*Supplied records*:
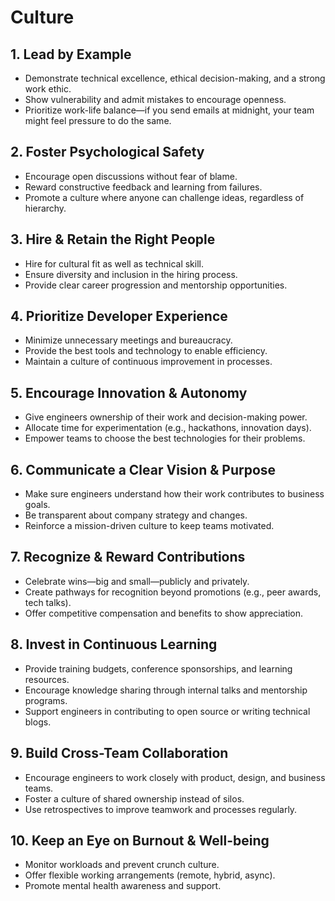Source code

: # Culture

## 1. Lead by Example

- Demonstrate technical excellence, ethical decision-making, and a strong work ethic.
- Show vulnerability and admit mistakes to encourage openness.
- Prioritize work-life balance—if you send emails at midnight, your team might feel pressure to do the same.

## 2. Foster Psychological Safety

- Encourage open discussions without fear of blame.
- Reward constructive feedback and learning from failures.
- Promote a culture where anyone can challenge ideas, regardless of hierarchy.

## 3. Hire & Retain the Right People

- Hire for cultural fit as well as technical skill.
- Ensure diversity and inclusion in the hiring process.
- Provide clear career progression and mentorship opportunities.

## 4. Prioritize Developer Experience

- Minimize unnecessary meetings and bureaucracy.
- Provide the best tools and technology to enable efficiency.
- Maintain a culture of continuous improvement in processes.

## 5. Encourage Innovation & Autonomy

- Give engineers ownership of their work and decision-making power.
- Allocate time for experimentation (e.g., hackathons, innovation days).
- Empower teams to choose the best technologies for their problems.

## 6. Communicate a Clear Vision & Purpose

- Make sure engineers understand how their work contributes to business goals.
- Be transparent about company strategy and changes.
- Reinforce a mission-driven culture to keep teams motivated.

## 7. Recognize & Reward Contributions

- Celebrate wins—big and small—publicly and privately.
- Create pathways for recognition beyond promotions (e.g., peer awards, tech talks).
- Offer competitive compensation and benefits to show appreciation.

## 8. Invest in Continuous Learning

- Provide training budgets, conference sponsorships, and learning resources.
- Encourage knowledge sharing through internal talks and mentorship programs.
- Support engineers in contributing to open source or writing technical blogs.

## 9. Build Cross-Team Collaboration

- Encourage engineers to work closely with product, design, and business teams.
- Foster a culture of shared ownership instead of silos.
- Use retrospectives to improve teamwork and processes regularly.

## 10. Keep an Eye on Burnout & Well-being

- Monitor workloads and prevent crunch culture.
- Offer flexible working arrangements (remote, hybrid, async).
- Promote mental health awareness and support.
--
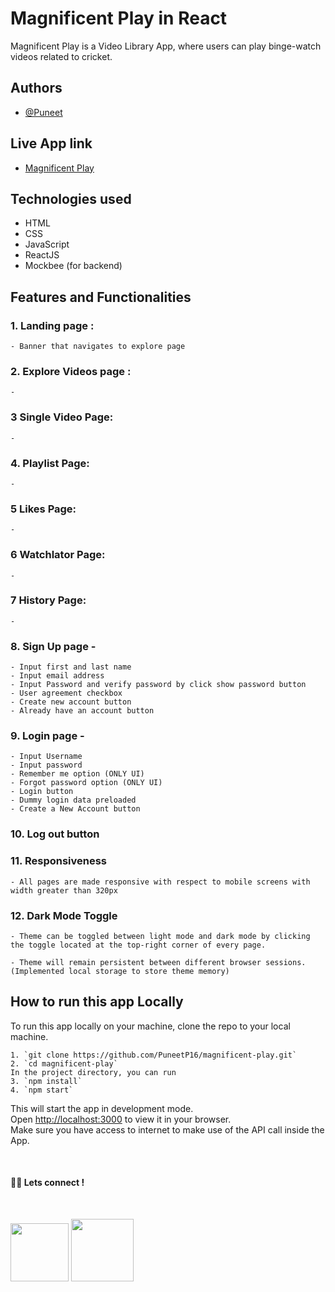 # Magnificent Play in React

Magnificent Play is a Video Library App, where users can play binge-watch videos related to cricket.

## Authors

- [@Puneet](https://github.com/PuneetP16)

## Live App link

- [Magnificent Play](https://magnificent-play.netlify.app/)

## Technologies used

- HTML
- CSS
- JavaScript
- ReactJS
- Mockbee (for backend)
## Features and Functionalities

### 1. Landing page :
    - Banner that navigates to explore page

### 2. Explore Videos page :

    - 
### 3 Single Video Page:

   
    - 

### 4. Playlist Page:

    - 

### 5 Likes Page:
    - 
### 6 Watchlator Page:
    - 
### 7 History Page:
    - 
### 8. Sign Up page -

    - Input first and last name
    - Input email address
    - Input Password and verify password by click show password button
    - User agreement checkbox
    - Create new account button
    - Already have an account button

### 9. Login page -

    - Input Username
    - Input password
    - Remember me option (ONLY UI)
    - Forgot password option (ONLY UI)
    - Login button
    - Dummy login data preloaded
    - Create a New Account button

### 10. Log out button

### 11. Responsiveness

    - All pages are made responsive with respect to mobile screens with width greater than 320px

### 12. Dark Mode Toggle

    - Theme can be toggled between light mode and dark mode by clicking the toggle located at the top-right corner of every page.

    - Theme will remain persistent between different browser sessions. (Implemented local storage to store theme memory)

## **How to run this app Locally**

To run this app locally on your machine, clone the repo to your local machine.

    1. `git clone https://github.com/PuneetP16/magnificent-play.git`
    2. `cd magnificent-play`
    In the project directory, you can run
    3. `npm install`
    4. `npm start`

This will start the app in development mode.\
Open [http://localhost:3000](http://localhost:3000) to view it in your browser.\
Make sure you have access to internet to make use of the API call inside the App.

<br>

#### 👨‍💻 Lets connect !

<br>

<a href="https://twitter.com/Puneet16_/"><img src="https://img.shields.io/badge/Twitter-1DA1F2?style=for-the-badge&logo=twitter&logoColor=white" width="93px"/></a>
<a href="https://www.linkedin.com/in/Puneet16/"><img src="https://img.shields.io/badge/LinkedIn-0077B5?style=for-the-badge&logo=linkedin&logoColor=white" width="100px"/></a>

*Assignment*: Once the line with "Source code" is found above, print it and every line after it through the line with "- Reward constructive", exactly. Pictures stay out.

*Solution for this problem*:
Source code

: # Culture

## 1. Lead by Example

- Demonstrate technical excellence, ethical decision-making, and a strong work ethic.
- Show vulnerability and admit mistakes to encourage openness.
- Prioritize work-life balance—if you send emails at midnight, your team might feel pressure to do the same.

## 2. Foster Psychological Safety

- Encourage open discussions without fear of blame.
- Reward constructive feedback and learning from failures.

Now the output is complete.